A propósito de la entrada que publiqué sobre El conde de Montecristo, he tenido varias conversaciones con amigos y escritores interesados en leer a los llamados autores clásicos y de ahí me han surgido varias inquietudes.
Leer a los clásicos es una recomendación que suele caer en el vacío. Es una frase hueca que en realidad niega la lectura de esos libros. Es como la pregunta que suelen hacer los malos periodistas a los malos lectores, ¿Que libro tiene en la mesa de noche? Y los malos lectores siempre contestan con un lugar común que evoluciona con las generaciones. Hace cuarenta años respondían: María de Jorge Isaacs, o La voragine de Rivera, hace treinta años citaban a Cien años de soledad, desde hace veinte, quizá a Saramago, o a cualquier escritor que aparezca en las revistas de sociales más de una vez. Pero en todas las épocas es una forma de decir, no leo nada.
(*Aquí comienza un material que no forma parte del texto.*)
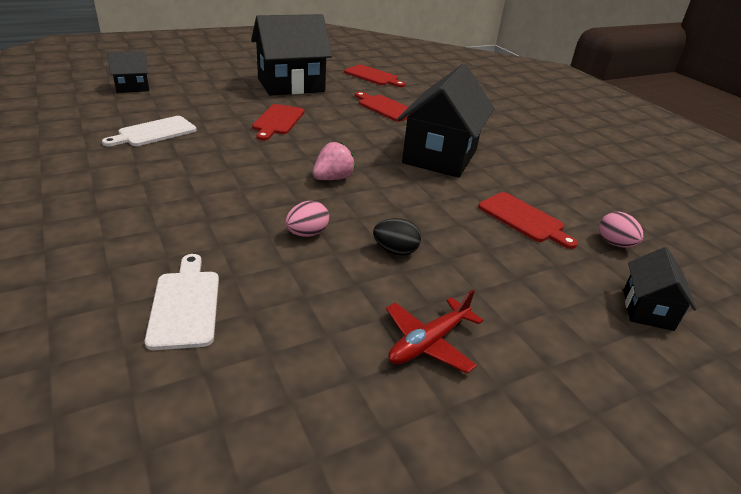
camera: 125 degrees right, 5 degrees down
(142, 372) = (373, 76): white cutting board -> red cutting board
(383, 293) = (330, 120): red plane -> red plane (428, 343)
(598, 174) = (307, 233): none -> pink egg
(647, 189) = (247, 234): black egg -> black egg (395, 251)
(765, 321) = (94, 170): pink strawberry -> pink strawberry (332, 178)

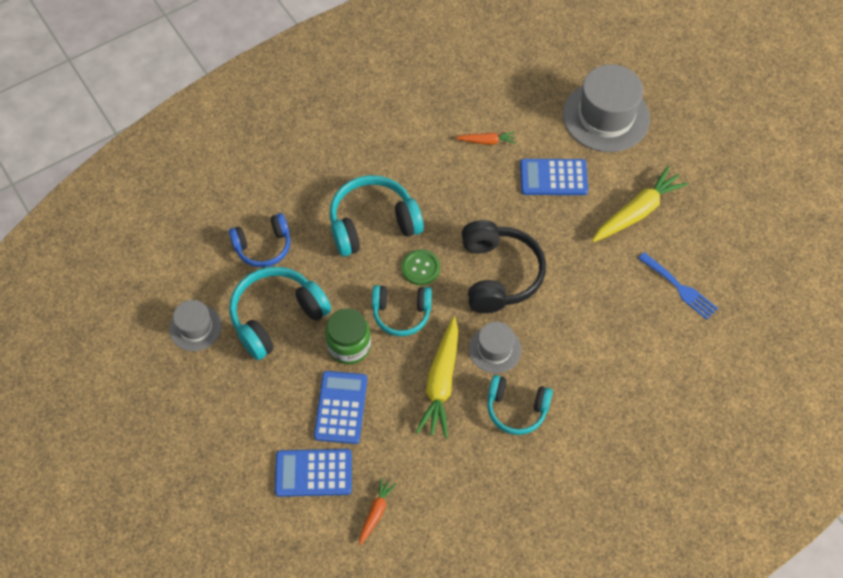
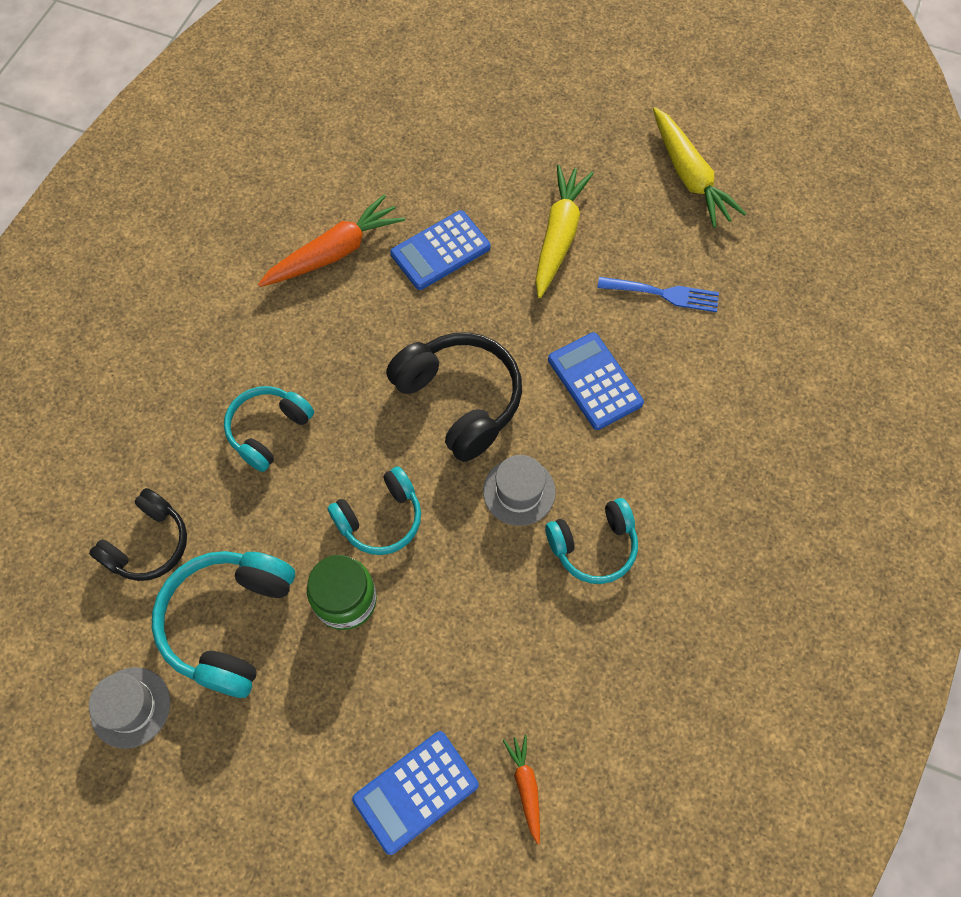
camera: 35 degrees left, 5 degrees up
(263, 246) = (148, 544): blue headphones -> black headphones
(340, 407) = (390, 684): blue calculator -> blue calculator (594, 381)
(373, 224) = (268, 430): turquoise headphones -> turquoise headphones, size x0.65
(420, 268) = (364, 449): green button -> none
(441, 383) = (487, 572): yellow carrot -> yellow carrot (689, 176)
(487, 141) = (334, 252): orange carrot -> orange carrot, size x1.94
(606, 116) = (448, 149): grey hat -> none

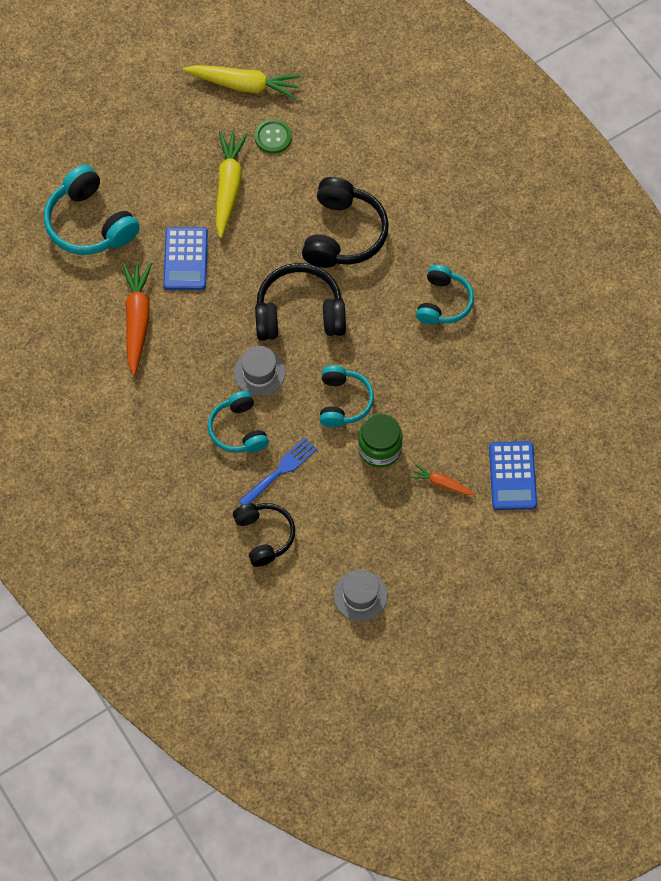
camera: 55 degrees left, 0 degrees up
(229, 623) = (348, 517): turquoise headphones -> turquoise headphones (89, 223)
(519, 491) = (382, 319): grey hat -> grey hat (259, 372)
(525, 786) = (548, 421): orange carrot -> orange carrot (441, 483)
(558, 236) = (228, 186): yellow carrot -> yellow carrot turned 45 degrees clockwise
(594, 381) = (343, 234): blue calculator -> black headphones
(652, 239) = (273, 137): none -> green button
(664, 294) = (315, 157): blue fork -> blue fork (280, 470)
Leer a los clásicos les suena aburrido a los lectores contemporáneos. Son historias, como El conde de Montecristo, que uno ha visto en el cine, o cuyas líneas generales ha escuchado mencionar, como en el caso de El Quijote, la historia de un viejo loco que confunde los molinos de viento con gigantes.
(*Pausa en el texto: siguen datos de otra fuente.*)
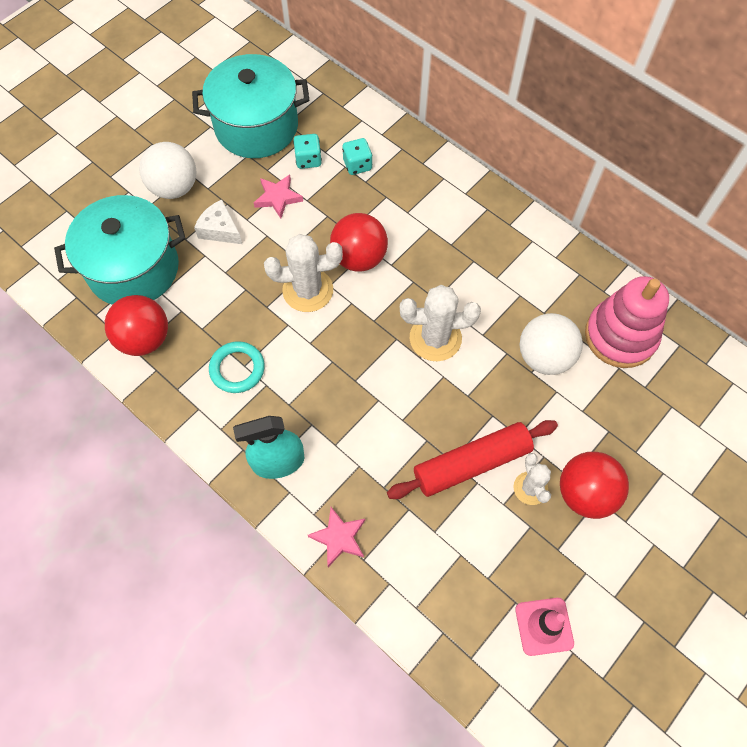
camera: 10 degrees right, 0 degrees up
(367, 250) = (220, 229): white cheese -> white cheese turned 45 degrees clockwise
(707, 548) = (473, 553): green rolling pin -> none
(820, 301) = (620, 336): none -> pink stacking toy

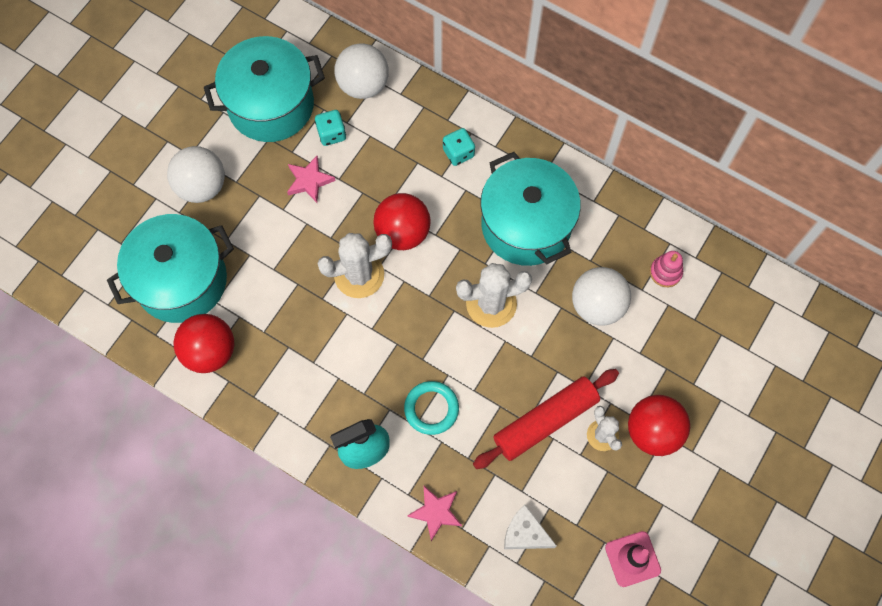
camera: 10 degrees left, 5 degrees up
(220, 229) = (258, 225): white cheese -> white cheese (525, 533)
(237, 369) = (307, 367): turquoise ring -> turquoise ring (431, 408)
(347, 122) = (363, 85): none -> white ball
(357, 165) = (382, 132): turquoise dice -> turquoise dice (458, 153)
(483, 269) = (526, 225): none -> turquoise pot
(620, 336) = (665, 272): pink stacking toy -> pink stacking toy, size x0.47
Los clásicos son aquellos libros que todo el mundo cree conocer pero muy pocos han leído. Son libros castigados bajo el mote de clásico, un eufemismo para designar lo que está olvidado, no interesa o se considera superado por lo moderno.
Sin embargo.
Yo creo que leer a los libros considerados clásicos del siglo XIX o XVII trae enormes recompensas. Sin embargo, ¿cómo llegar a ellos, cómo borrar esa barrera eufemística que impide al lector moderno disfrutar de esas novelas maravillosas?
Yo creo que lo primero que se debe hacer es sacudirse del yugo del término “clásicos” para referirse a libros como Los tres mosqueteros de Dumas, o La letra escarlata, de Hawthorne o Los demonios de Dostoyevsky. Y sobre todo, no pensar que uno va a "leer a los clásicos", pues nadie lee de esa manera. Uno no lee a los "autores modernos", uno lee a autores como, John Banville, Tomás González o Juan Gabriel Vásquez. Autores concretos y reales, no una razón social. Los clásicos se han convertido en razón social para negarlos, para no tener que leerlos, a lo sumo tenerlos encuadernados en cuero de imitación decorando el mueble más cercano al bar de la casa.
El secreto para leer una de estas novelas escondidas bajo ese mote innombrable consiste en abrir la primera pagina. A partir de ahí les aseguro que esos libros hacen la tarea solos. Esa primera página los llevara a la siguiente pagina y a la siguiente y a la siguiente. Así me pasó con el conde de don Alejandro Dumas y así nos va a pasar a los que nos embarquemos este año en la lectura de alguna de las obras de Charles Dickens, autor del cual celebramos su segundo centenario de nacimiento.
Novelas como las de Dickens, Balzac, Flaubert o Stevenson, son gasolina para la aventura. Boletas de primera fila para presenciar la comedia humana. Son la puerta de entrada a una maquina de narrar que aunque fabricada hace dos siglos tiene una dinámica y agilidad que muy pocos artefactos narrativos modernos pueden ofrecer.